When it comes to riding your bike, silence is golden. If your bicycle is striking up a band of unusual noises, it may be trying to tell you something. And it’s important to listen, because mechanical problems can cause hassles on your bike ride, or worse, endanger your safety on the road. Here’s what to listen for:
Squeaky brakes are generally not a sign of an unsafe condition but more an annoyance.
- Old brake pads: The first thing to check is the condition of your brake pads. Is the rubber on the pads as old as your vintage bike? Is it hard as a rock? If so, it’s a good time to get some fresh pads for your brakes.

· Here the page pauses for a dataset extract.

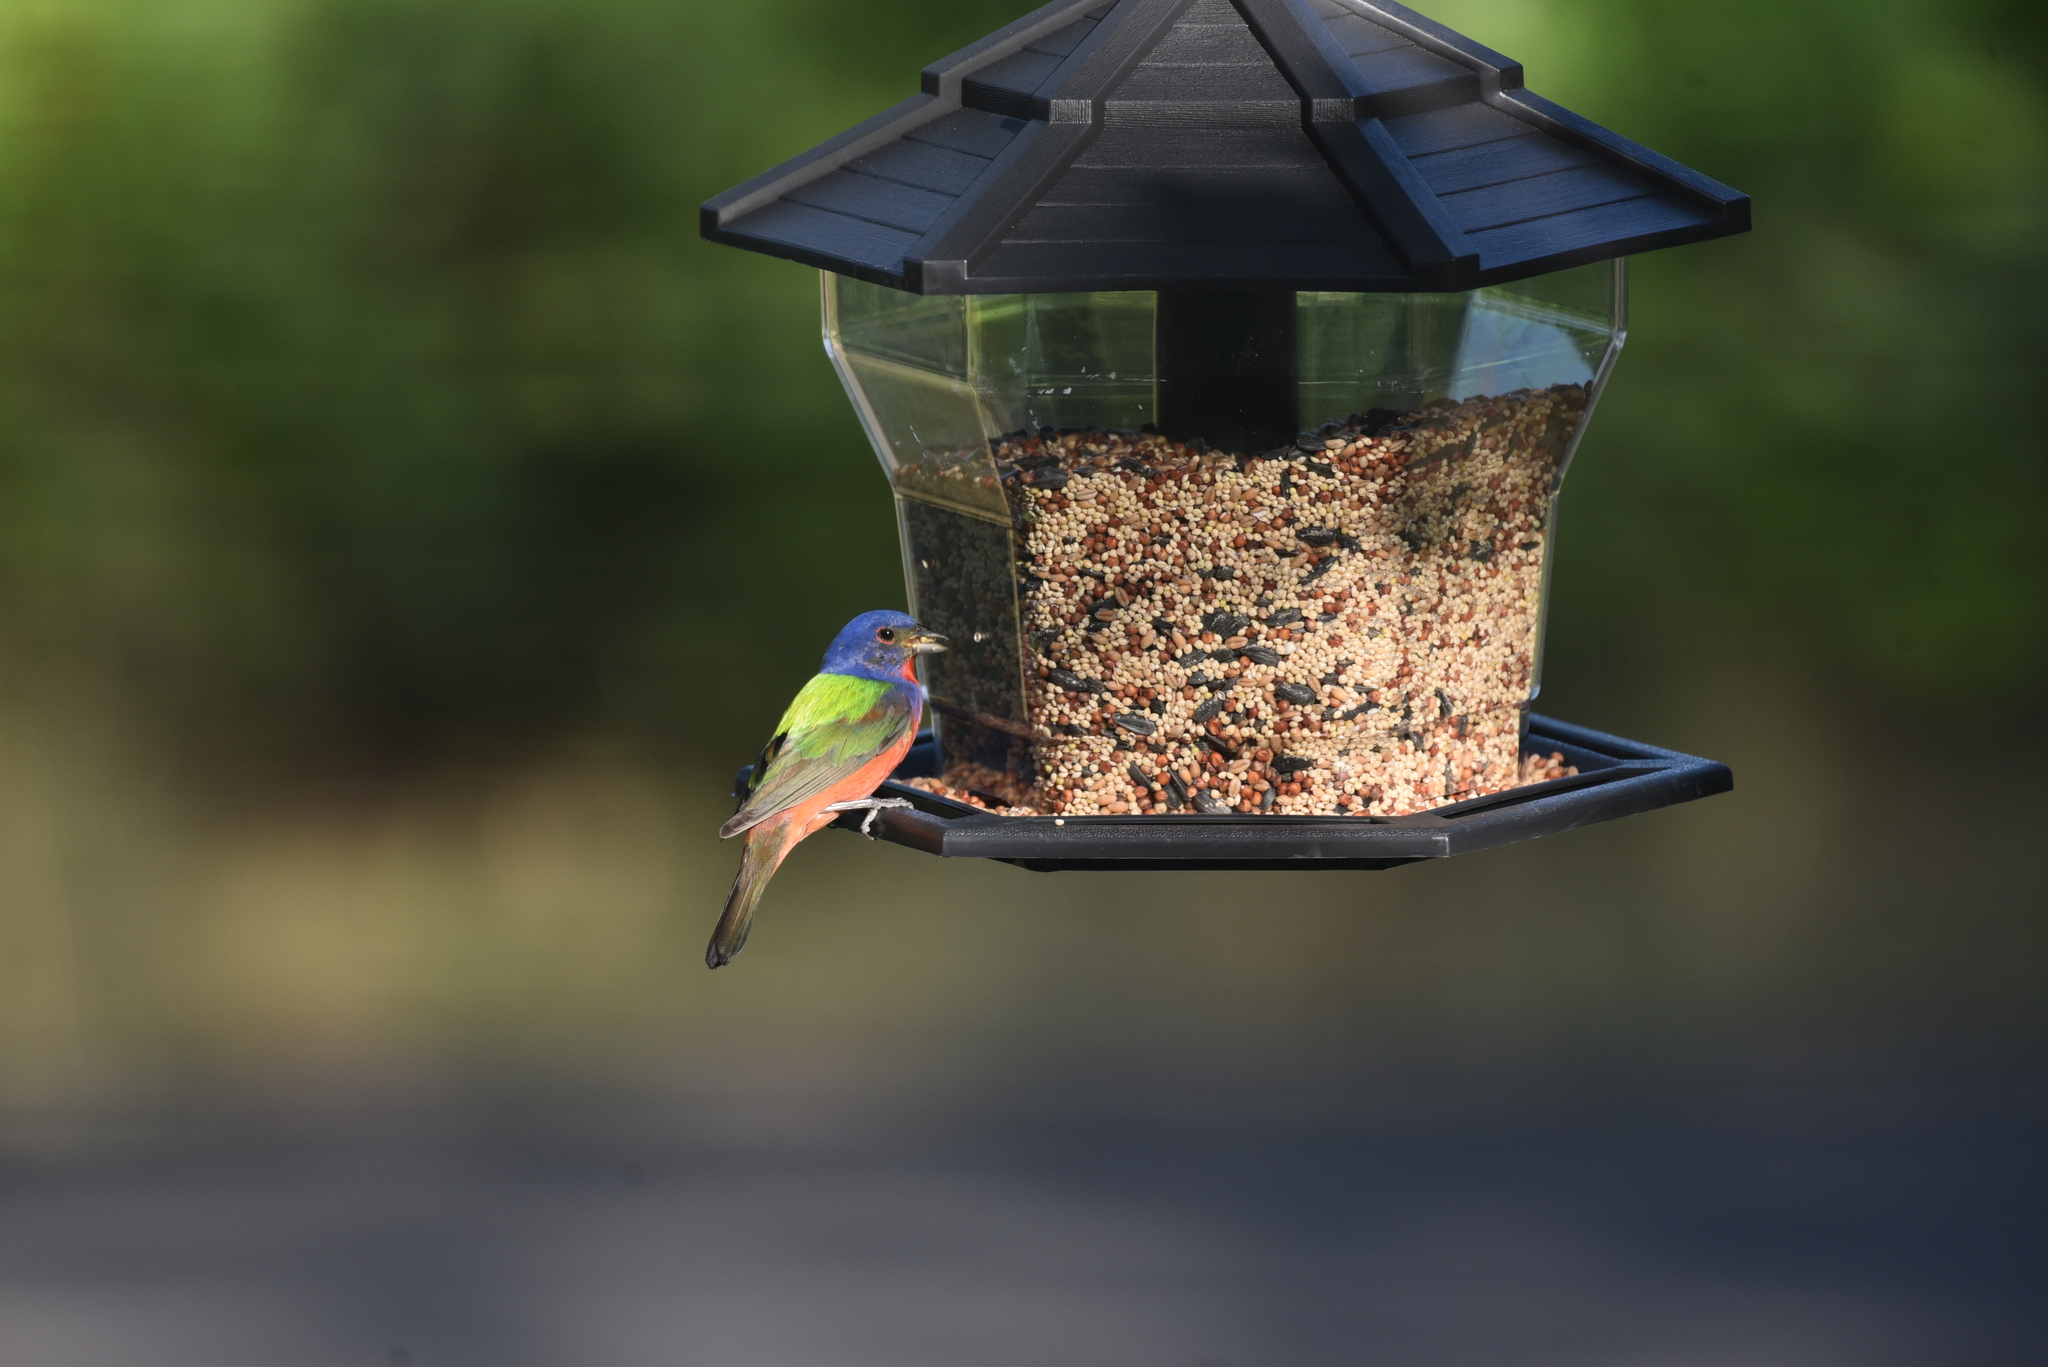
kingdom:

- Brake pad angle: Next up, check the angle of your brake pads in relation to your rims. They should be “toed in.” This means the front of the pad should be angled slightly closer to the rim than the back as if both pads formed an arrow pointing forward. On most modern brake pads you can adjust this by loosening the nut that fastens the pads and realigning the pads. On old brake calipers found on 10-speeds from the 80’s and earlier, you can actually bend the arm of the brake with an adjustable wrench to angle the pad forward. Just exercise a bit of care when using this method.
- Glaze on rims: Lastly, check your rims. Over time, the brake pads leave a glaze which can cause squeals. Break that off by running fine-grit sandpaper or emery cloth on the braking surface. Follow up the sanding with a good cleaning using a bit of rubbing alcohol and a rag. This should only be done on aluminum rims, not steel. Use a magnet if you are unsure which type you have.
If you have what sounds like chirping birds coming from your drivetrain as you pedal, there’s a good chance you are in need of a little lube. Also lube the bushings of the pulleys on your rear derailleur. Using chain lube, apply a few drops to the bolt at center of the pulleys as you spin your cranks backwards. This should take care of your chirps.
If your creaking when your cranking, it’s usually an issue with your bottom bracket or cranks. You can first try tightening your cranks by using either a 14mm socket or 8mm hex wrench, depending on the type of crank bolt you have. If this doesn’t help, you will most likely have to bring your bike to a shop and have a mechanic service your bottom bracket. He or she can remove the cranks and bottom bracket, clean, and re-grease threads in your frame and pedals, and reinstall tightly.
The Dreaded Ka-Chunk
If you hear a loud ka-chunk and feel a slip when starting from a stop or when pushing hard to go up a hill, congratulations, you have officially worn out your chain and cassette! What happens when your chain wears out is that the little rollers in the center of the chain get smaller and smaller making the space between them bigger and bigger. At the same time, the teeth on your freewheel or cassette (gears on back wheel) get pointier and the grooves between teeth get wider. This combinations makes it impossible for the chain to hold on to the teeth, causing slippage under pressure. Time to bring it into a shop for a fresh chain and cassette.
Remember, if you have concerns about strange sounds emanating from your bicycle, check with a trusted mechanic who can help you identify and fix the problem.